Intuition If nums2 contains many duplicate values, we can optimize by counting the frequency of each number in nums2. Then, for each number in nums1, we only check against the unique values in nums2, multiplying the result by the frequency of the valid nums2 value.

Steps

  • Create a frequency map (hash table) for elements in nums2.
  • Initialize a counter to 0.
  • Iterate through each element num1 in nums1.
  • For each unique value num2 in the frequency map:
    • Check if num1 % (num2 * k) == 0.
    • If true, add freq[num2] to the counter.
  • Return the counter.
python
from typing import List
from collections import Counter

class Solution:
    def numberOfPairs(self, nums1: List[int], nums2: List[int], k: int) -> int:
        freq = Counter(nums2)
        count = 0
        for n1 in nums1:
            for n2, cnt in freq.items():
                if n1 % (n2 * k) == 0:
                    count += cnt
        return count

Complexity

  • Time: O(n * m) in the worst case (if all elements in nums2 are unique), but faster with duplicates.
  • Space: O(m) to store the frequency map.
  • Notes: Reduces redundant calculations when nums2 has duplicates.

Divisor Enumeration

Intuition For a pair to be good, nums2[j] * k must be a divisor of nums1[i]. Instead of iterating through nums2, we can find all divisors of nums1[i] and check if any divisor d satisfies d % k == 0 and d / k exists in nums2. This is efficient when the values in the array are small.

Steps

  • Create a frequency map for nums2.
  • Initialize a counter to 0.
  • Iterate through each element num1 in nums1.
  • Find all divisors d of num1 (from 1 to sqrt(num1)).
  • For each divisor d:
    • If d % k == 0, check if d / k is in the frequency map.

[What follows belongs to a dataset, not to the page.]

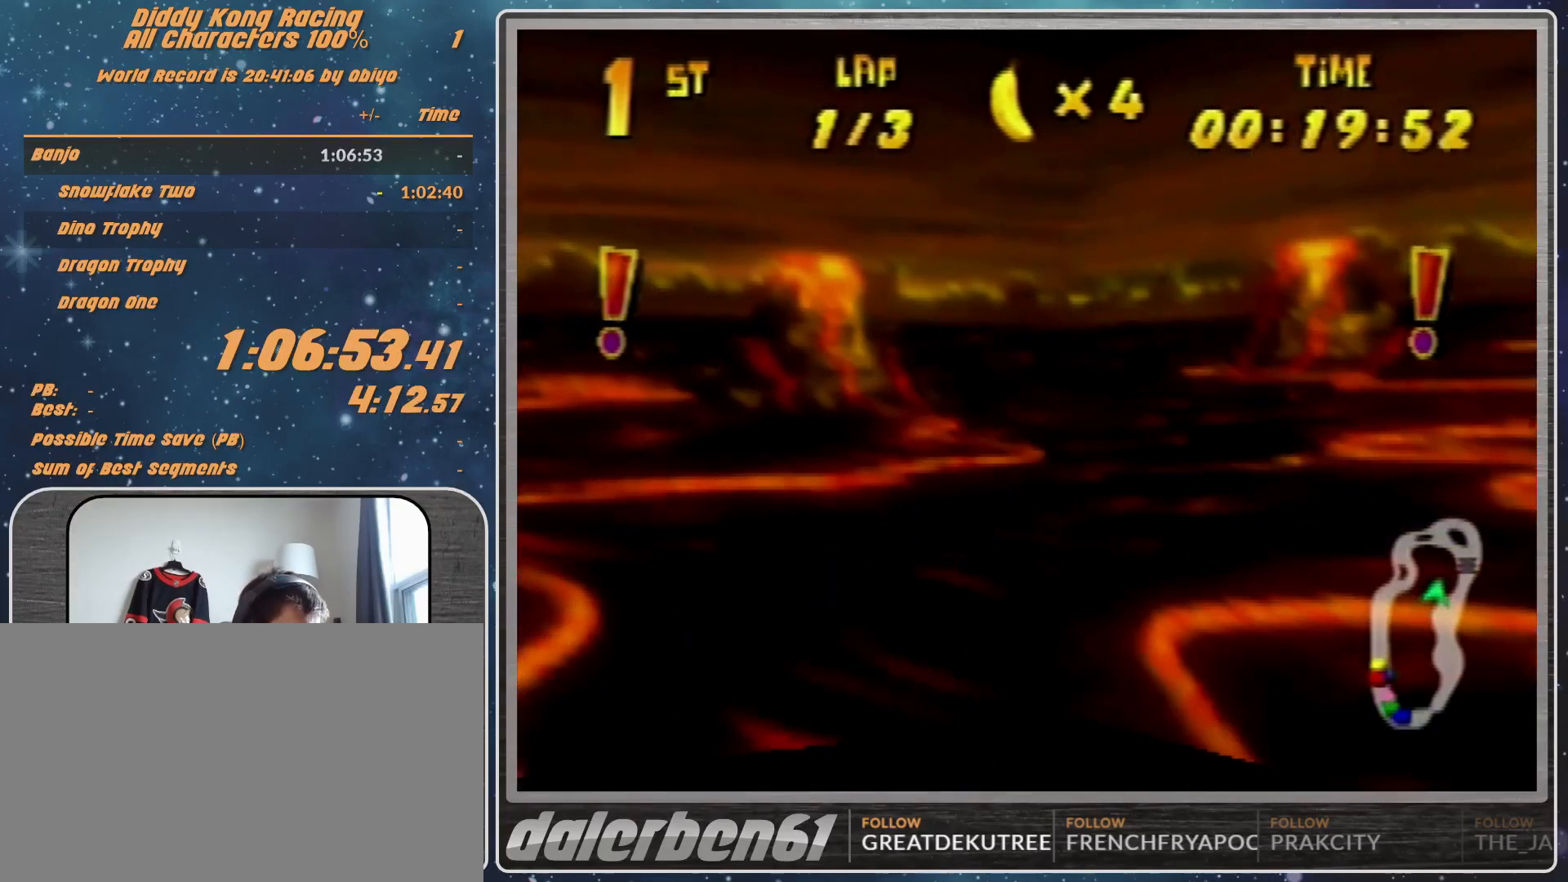
{"buttons": ["R1"], "left_stick": "left", "events": [[333, "left_stick", "center"], [400, "left_stick", "left"]]}
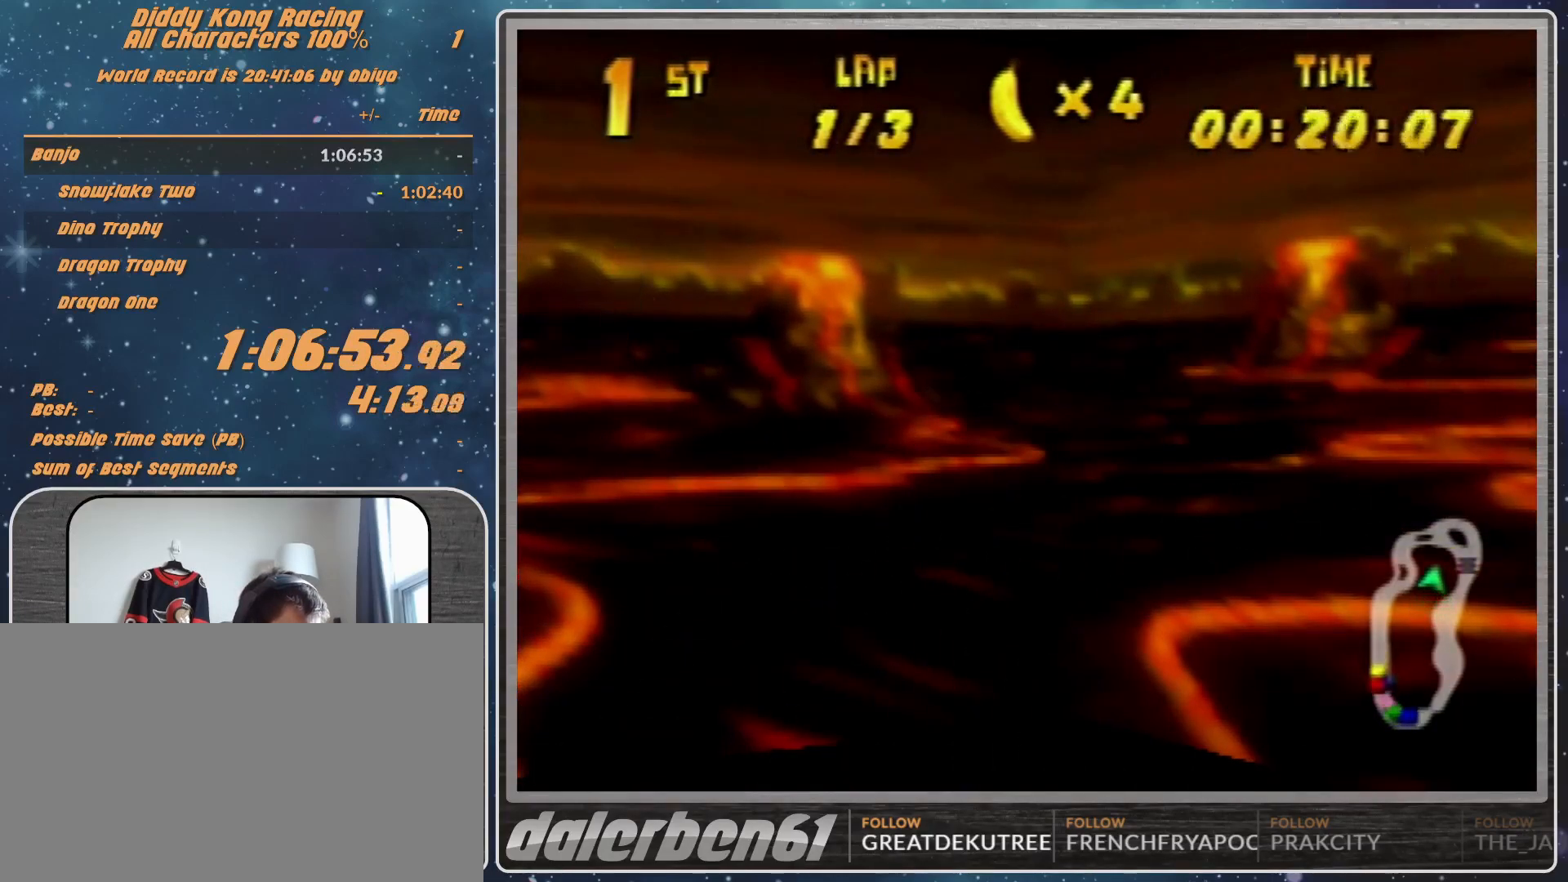
{"buttons": ["R1"], "left_stick": "left", "events": [[333, "B", "down"], [433, "B", "up"]]}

If so, add its frequency to the count.
    • Check the complementary divisor num1 / d (if different from d) and repeat the check.
  • Return the counter.
python
from typing import List
from collections import Counter

class Solution:
    def numberOfPairs(self, nums1: List[int], nums2: List[int], k: int) -> int:
        freq = Counter(nums2)
        count = 0
        for n1 in nums1:
            for d in range(1, int(n1**0.5) + 1):
                if n1 % d == 0:
                    if d % k == 0:
                        count += freq.get(d // k, 0)
                    other = n1 // d
                    if other != d and other % k == 0:
                        count += freq.get(other // k, 0)
        return count

Complexity

  • Time: O(n * sqrt(V)), where V is the maximum value in nums1.
  • Space: O(m) to store the frequency map.
  • Notes: This approach is very efficient when the array values are small, as finding divisors is fast.